____ 出典の抜粋

このようにすれば、洗浄液の使用量を抑えることができるため、コストを抑えることができる。
【0010】
またこのとき、前記水酸化ナトリウム水溶液又は前記水酸化カリウム水溶液の濃度を5〜50%とすることができる。
このような濃度であれば、洗浄液を安全に取り扱えるとともに、研磨布に残った洗浄液が研磨するウェーハに影響を与えることを抑制することができる。更に、研磨布の洗浄時間が長くなり過ぎないので、生産性の低下を抑制することができる。
【0011】
また、本発明によれば、ウェーハを研磨布に摺接することで研磨するウェーハの研磨方法であって、水酸化ナトリウム水溶液又は水酸化カリウム水溶液を前記研磨布の表面に供給しながら前記研磨布を8時間以上洗浄する洗浄工程と、洗浄後の前記研磨布に前記ウェーハを摺接し研磨する研磨工程を有することを特徴とするウェーハの研磨方法を提供する。
【0012】
このようにすれば、長時間使用した研磨布であっても、効果的に研磨屑を除去することができる。その結果、研磨布の使用時間の増加に伴う研磨後のウェーハの表面のキズの発生を抑制することができ、従来と比べてより長時間研磨布を使用することができる。
【0013】
このとき、前記洗浄工程において、前記洗浄液を貯蔵するためのタンクから前記洗浄液を前記研磨布の表面に供給して洗浄した後に洗浄液を前記タンク内に回収することを繰り返して、前記洗浄液を循環させながら前記研磨布を洗浄することができる。
このようにすれば、洗浄液の使用量を抑えることができるため、コストを抑えることができる。
【0014】
またこのとき、前記洗浄工程において使用する前記水酸化ナトリウム水溶液又は前記水酸化カリウム水溶液の濃度を5〜50%とすることができる。
このような濃度であれば、洗浄液を安全に取り扱えるとともに、研磨布に残った洗浄液が研磨するウェーハに影響を与えることを抑制することができる。更に、研磨布の洗浄時間が長くなり過ぎないので、生産性の低下を抑制することができる。

________

**課題の指示:**
a – 研磨布の洗浄についての抜粋に出てくる、隅付き括弧で示された段落番号をすべて挙げよ。
b – 研磨布の洗浄についての抜粋を、最後の文の後から書き継げ。
記録は研磨布の洗浄についての抜粋とは関係がない。

____ 元データ

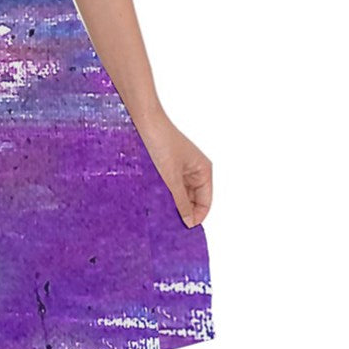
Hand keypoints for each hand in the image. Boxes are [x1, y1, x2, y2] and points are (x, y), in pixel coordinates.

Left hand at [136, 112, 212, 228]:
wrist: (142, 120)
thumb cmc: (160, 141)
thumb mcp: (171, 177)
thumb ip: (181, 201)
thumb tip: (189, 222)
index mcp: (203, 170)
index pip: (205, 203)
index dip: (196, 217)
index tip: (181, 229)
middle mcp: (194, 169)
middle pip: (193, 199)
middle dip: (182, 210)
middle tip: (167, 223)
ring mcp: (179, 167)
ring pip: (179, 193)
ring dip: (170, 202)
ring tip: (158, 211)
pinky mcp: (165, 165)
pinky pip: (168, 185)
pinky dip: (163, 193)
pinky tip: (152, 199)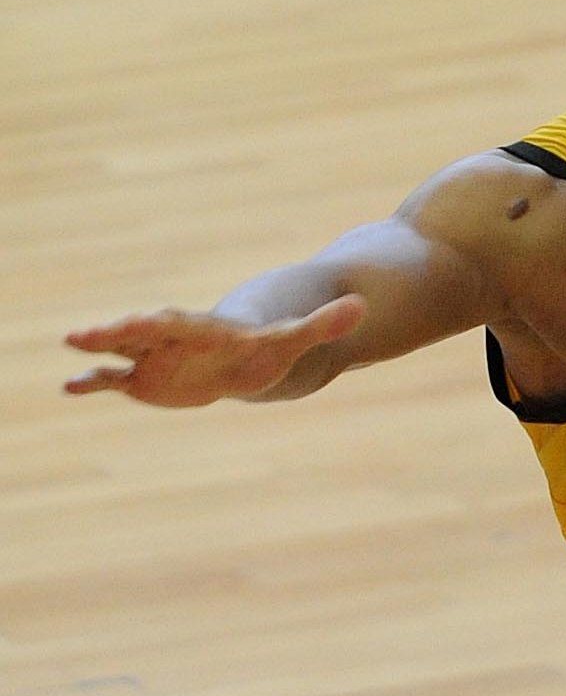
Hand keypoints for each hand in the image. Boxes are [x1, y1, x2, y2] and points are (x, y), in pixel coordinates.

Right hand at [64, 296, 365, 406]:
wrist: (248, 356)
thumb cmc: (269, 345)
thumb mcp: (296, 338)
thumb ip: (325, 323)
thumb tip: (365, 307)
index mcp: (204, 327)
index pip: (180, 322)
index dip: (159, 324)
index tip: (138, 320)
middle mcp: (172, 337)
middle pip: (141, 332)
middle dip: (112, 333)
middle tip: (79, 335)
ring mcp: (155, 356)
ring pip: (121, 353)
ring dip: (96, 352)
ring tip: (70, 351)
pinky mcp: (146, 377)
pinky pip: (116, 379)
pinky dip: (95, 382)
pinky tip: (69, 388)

________
____ 元データ

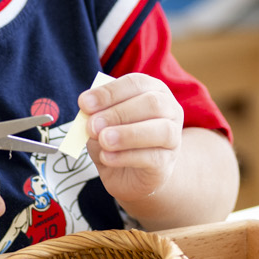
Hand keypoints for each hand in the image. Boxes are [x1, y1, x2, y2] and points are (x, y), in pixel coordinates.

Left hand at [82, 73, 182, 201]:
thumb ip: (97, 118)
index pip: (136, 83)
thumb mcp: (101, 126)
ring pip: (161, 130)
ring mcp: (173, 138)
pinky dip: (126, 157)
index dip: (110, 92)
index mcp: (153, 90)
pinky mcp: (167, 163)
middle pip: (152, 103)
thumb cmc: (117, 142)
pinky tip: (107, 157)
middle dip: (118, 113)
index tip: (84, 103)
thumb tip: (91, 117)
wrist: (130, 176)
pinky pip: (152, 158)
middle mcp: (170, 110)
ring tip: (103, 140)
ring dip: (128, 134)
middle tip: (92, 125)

________

**各課題の解答:**
a – 【0010】、【0011】、【0012】、【0013】、【0014】

b –
【発明の効果】
【0015】
本発明の研磨布の洗浄方法及びウェーハの研磨方法であれば、研磨布を効果的に洗浄することで研磨布の使用時間の増加に伴う研磨後のウェーハの表面のキズの発生を抑制し、研磨布をより長時間使用することができる。
【図面の簡単な説明】
【0016】
【
図1】本発明の研磨布の洗浄方法の一例を示したフロー図である。
【
図3】両面研磨システムの一例を示した概略図である。
【
図4】本発明のウェーハの研磨方法の一例を示したフロー図である。
【
図5】実施例1−3、比較例1、2において検査したキズの発生率を示す棒グラフである。
【
図6】実施例1−3、比較例1、2における洗浄時間とキズの発生率の関係を示すグラフである。
【
図7】従来の洗浄方法を用いた場合のキズの発生率と研磨布の使用時間の関係を示すグラフである。
【発明を実施するための形態】
【0017】
以下、本発明について実施の形態を説明するが、本発明はこれに限定されるものではない。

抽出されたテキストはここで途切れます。